Auch aus Sicht von Landtagspräsident Joachim Mertes (SPD) sind Ost und West „ein großes Stück zusammengewachsen, auch wenn es noch Ressentiments gibt“. So gebe es unter älteren Menschen im Westen noch die Ansicht, dass der Westen dem Osten in allem überlegen sei – mit Ausnahme des Sports. Durchaus gebe es noch unterschiedliche Mentalitäten, aber: „Insgesamt ist uns das mit dem Zusammenwachsen gut gelungen – man muss ja auch die Ausgangslage sehen“. Fazit: „Im Kern ist ein intaktes Deutschland entstanden.“

Auch nach Überzeugung von CDU-Fraktionschef Christian Baldauf wächst das deutsche Volk immer mehr zusammen. Besonders positiv äußerte sich Fernsehkoch Johann Lafer: „Ich bin ein optimistischer Mensch. Ich glaube dass Deutschland heute eine vereinte Nation mit regionalen Unterschieden ist, die es aber im Nord-Süd-Gefälle ebenso gibt wie im Ost-West.“

Und Schlagersänger Guildo Horn, gebürtiger Trierer, meint: „Wir können schon froh sein, dass wir uns gegenseitig haben.“ Dass die „meisten Wessis“ immer noch sagten: „Wir fahren in den Osten“ und umgekehrt, dass findet er auch nicht schlimm. „Das wird wohl noch einige Jahrzehnte dauern“.
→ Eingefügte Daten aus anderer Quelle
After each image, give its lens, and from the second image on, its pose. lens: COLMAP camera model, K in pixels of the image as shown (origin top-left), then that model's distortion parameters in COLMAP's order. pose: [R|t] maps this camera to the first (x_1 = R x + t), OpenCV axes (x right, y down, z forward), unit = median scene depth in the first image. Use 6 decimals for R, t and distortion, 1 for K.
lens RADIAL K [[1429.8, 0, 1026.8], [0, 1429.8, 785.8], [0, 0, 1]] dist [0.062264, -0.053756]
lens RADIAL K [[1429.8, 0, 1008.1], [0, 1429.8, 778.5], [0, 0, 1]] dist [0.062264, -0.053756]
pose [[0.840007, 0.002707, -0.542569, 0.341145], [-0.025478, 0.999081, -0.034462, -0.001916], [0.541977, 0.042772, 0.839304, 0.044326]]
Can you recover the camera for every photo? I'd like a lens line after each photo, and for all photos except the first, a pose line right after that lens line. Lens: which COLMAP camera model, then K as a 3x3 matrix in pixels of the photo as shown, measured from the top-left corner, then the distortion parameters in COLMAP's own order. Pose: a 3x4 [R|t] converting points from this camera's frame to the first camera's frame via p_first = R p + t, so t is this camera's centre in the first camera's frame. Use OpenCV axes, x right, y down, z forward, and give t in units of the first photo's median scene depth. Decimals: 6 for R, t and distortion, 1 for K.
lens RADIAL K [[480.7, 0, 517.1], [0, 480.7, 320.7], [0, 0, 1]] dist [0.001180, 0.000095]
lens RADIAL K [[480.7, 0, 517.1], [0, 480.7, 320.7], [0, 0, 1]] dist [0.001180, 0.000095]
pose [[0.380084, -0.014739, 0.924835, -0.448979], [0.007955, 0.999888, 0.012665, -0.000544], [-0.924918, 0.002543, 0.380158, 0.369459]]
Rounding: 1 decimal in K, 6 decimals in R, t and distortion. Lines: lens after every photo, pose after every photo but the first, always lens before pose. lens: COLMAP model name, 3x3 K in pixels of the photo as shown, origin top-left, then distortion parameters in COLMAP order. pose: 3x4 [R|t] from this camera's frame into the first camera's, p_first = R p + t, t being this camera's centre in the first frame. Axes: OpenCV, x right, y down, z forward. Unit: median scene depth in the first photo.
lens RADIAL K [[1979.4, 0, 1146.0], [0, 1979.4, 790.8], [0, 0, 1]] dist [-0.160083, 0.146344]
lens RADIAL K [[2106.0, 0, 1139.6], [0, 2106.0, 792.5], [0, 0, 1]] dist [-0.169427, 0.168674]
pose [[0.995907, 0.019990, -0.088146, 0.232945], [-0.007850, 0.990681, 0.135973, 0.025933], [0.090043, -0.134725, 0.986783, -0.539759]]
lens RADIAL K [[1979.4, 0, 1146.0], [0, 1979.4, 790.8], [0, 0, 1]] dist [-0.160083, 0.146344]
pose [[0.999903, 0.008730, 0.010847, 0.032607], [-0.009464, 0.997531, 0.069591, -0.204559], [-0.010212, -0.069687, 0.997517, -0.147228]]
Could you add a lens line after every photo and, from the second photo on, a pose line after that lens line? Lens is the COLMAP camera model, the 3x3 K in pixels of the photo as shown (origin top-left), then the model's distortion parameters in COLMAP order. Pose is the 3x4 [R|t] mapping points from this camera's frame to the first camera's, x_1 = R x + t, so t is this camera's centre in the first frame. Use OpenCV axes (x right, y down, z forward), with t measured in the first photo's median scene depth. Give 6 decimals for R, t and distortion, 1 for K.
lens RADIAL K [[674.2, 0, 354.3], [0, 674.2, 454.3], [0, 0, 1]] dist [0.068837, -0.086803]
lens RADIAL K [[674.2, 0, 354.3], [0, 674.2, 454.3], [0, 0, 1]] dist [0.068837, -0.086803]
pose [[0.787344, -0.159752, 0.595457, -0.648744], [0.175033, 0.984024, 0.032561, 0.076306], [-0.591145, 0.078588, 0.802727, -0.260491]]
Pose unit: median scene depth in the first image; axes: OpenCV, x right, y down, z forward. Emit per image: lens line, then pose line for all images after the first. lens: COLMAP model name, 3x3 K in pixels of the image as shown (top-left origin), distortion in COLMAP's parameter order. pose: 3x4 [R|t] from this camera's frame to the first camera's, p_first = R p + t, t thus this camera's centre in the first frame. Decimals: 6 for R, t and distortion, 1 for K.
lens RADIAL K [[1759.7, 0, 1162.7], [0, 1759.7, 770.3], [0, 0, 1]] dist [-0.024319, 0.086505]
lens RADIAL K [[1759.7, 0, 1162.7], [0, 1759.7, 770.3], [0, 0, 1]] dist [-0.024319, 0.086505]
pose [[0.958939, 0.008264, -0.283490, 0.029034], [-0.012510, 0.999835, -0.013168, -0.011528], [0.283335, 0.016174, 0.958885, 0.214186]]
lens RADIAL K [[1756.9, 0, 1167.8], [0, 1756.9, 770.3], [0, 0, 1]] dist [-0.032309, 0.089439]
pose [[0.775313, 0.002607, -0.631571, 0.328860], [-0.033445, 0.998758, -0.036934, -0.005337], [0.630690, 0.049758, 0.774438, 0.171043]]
Egal ob Ost und West aus Sicht der Befragten wirklich zusammengewachsen sind oder ob noch Probleme gesehen werden – bei allen Befragten herrscht bis heute die Freude vor, dass es zur Einheit kam. So meint Innenminister Karl Peter Bruch (SPD): „Die Einheit Deutschlands habe ich als tiefgreifendes, einschneidendes und freudiges Ereignis empfunden“.

Wie andere auch betonte Fernsehkoch Johann Lafer, ohne die Einheit „wäre ich um viele wunderbare Erfahrungen ärmer, die ich in Deutschlands Osten gemacht habe“. Und die CDU-Spitzenkandidatin für die Landtagswahl 2011, Julia Klöckner, betont, wäre es nie zur deutschen Wiedervereinigung gekommen, „hätte ich viele Freundschaften und auch viele Kollegen nicht, die ich sehr schätze“.